I found out yesterday the 2bx's mother will die at anytime as the machines had been turned off. I emailed her to say I was sorry to hear about her mother. I also let her know my Grandmother had died a few weeks ago.

A friend alerted me to the situation.

Do I leave it alone? Send a card to her dad? or do nothing?

SHe is the one who had an affair, wanted to reconcile, then a year into it decided we were finished and apparently was involved with another man...again. This time, one who drove a Porsche.

Thoughts?

c2500


----------



## MrHappy (Oct 23, 2008)

If you had no kids, the email is sufficient for her. If you were close to her dad calling him later would be fine. If you weren't close leave it alone unless you run across each other in the near term.


----------



## dubsey (Feb 21, 2013)

If you were together long enough that they were like your own family, I would plan on attending the service, but be respectful. If she doesn't want you around, you'll know and can duck out after paying your respects.
_Posted via Mobile Device_


----------



## totamm (May 1, 2012)

She's moved on with another guy who drives a Porsche.

She's not part of your life anymore.

I suggest you stop treating her as if she still is.

Did she ever respond to you telling her about the death of your grandmother? If so was it anything more than a cursory "sorry to hear it"?


----------



## Toffer (Jan 31, 2012)

I also think it depends on your relationship with your former FIL and MIL. Did they drop you like yesterday's trash when their daughter's affair came to light or were they at least sympathetic and cordial to you?

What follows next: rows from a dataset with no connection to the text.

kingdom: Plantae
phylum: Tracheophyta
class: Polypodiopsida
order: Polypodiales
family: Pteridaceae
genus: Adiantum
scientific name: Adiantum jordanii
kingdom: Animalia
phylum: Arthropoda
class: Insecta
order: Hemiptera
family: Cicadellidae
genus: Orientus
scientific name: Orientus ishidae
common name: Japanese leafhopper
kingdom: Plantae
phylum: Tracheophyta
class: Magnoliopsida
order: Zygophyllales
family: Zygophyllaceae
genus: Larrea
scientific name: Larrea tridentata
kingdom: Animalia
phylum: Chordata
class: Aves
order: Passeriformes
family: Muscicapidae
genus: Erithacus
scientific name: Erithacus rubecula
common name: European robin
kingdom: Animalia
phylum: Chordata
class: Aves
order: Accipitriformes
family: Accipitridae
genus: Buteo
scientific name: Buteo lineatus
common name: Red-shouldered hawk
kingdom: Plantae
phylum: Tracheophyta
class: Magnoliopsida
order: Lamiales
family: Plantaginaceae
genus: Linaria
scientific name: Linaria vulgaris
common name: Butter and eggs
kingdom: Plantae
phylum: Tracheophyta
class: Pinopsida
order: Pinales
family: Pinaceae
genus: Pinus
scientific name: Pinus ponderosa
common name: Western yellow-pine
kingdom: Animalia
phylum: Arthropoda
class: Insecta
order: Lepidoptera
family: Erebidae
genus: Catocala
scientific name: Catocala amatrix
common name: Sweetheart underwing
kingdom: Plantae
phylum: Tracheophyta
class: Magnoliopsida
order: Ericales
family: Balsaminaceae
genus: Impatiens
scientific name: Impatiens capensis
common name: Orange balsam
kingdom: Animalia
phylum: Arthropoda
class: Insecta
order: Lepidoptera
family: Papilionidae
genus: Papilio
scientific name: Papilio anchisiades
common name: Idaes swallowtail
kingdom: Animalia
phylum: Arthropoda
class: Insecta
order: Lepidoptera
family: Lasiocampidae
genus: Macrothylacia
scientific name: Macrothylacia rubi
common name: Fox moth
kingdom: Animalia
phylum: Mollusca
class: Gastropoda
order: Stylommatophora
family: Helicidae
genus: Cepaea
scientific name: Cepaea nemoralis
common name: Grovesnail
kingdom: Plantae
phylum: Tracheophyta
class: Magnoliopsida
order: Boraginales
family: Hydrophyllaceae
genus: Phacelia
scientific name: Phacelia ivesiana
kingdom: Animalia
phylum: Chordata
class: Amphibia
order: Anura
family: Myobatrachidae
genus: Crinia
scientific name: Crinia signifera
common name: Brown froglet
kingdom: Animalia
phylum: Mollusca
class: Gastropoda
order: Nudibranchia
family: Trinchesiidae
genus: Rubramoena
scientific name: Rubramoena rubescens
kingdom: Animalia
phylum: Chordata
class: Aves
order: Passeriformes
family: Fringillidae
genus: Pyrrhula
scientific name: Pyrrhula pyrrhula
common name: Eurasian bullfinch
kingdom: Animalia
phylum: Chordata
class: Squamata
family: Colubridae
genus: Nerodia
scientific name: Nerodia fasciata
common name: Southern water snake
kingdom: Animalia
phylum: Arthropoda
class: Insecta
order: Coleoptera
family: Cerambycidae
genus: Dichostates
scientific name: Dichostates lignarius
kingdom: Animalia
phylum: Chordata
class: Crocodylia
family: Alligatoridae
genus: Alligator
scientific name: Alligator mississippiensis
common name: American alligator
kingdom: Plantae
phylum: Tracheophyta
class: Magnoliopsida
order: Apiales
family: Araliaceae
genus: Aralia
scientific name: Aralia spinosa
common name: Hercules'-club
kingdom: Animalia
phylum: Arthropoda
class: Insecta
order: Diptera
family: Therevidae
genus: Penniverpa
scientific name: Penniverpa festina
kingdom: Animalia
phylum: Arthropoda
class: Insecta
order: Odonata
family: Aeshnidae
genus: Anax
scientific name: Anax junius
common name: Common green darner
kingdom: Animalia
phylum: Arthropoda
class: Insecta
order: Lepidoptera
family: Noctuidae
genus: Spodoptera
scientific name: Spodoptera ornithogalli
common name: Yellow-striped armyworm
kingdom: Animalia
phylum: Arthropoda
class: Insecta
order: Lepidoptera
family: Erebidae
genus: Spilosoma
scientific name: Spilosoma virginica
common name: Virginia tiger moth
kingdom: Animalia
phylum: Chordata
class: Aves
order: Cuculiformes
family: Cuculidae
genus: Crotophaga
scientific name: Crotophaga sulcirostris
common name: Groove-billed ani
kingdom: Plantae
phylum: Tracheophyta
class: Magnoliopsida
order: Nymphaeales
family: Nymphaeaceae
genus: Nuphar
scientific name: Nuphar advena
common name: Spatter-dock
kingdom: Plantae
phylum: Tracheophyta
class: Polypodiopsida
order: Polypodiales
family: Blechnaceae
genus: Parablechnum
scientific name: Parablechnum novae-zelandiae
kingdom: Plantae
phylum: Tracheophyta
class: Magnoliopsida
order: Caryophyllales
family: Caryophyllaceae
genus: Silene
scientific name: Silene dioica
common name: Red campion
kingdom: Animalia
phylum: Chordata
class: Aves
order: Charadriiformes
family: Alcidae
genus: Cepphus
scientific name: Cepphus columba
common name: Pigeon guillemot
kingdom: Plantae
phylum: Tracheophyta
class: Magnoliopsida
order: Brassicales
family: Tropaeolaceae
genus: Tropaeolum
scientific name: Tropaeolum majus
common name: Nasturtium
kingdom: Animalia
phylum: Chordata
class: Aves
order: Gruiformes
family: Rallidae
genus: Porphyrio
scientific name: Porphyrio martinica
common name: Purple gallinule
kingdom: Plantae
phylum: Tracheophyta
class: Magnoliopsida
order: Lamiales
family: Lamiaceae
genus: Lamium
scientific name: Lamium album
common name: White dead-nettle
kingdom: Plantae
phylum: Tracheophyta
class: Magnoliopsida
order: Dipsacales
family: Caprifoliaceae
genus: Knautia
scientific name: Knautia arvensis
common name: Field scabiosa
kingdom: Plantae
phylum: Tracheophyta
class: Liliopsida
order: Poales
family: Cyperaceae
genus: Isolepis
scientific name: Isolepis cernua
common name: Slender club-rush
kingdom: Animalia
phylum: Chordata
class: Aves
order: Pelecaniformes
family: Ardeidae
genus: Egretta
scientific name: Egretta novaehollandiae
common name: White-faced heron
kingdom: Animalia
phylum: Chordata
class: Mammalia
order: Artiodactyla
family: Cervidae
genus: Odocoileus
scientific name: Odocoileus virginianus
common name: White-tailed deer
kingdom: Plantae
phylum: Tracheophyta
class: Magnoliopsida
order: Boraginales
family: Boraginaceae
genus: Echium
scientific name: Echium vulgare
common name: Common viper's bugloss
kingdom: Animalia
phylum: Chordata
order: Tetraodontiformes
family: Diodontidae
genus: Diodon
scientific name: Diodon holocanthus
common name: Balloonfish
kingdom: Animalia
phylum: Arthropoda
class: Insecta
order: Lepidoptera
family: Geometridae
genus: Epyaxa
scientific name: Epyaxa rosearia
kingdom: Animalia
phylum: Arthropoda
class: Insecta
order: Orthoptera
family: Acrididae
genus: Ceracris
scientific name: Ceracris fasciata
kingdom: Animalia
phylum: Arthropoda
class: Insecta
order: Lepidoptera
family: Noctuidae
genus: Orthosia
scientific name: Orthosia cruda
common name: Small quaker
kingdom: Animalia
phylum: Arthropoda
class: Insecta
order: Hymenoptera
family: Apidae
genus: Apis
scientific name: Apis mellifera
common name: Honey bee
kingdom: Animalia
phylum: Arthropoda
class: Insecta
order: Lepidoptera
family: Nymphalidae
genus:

Also as another poster stated, if there are kids involved, that's an important factor too

At the least, when the MIL passes, I would at least send a condolence card/mass card of some type


----------



## keko (Mar 21, 2012)

Stop being such a nice guy. She made a fool out of multiple times yet you want to send her a card?


----------



## Cobre (Feb 24, 2013)

Conflicting.


----------



## c2500 (Aug 17, 2011)

Her mom died on Tuesday, and I found out yesterday. I sent an email that said "Sorry for your loss." She replied "thank you".

The end.

Now I wait for the divorce papers to arrive on the 17th.


----------



## Mistys dad (Dec 2, 2011)

My MIL and FIL had been divorced for 25+ years.

MIL's Mother (a remarkable woman) died at a very old age.

FIL came to the funeral, walked in at the start, sat in the back, payed his respects, and left without a word. 

Seen by all present, completely avoided a hostile situation, and absolutely did the right thing.

It was a powerful Fu...... statement about how to conduct business as an honorable man.


----------



## 28down (Feb 26, 2013)

Depends on length of marraige and hositility of divorce, maybe a card to her father/family!


----------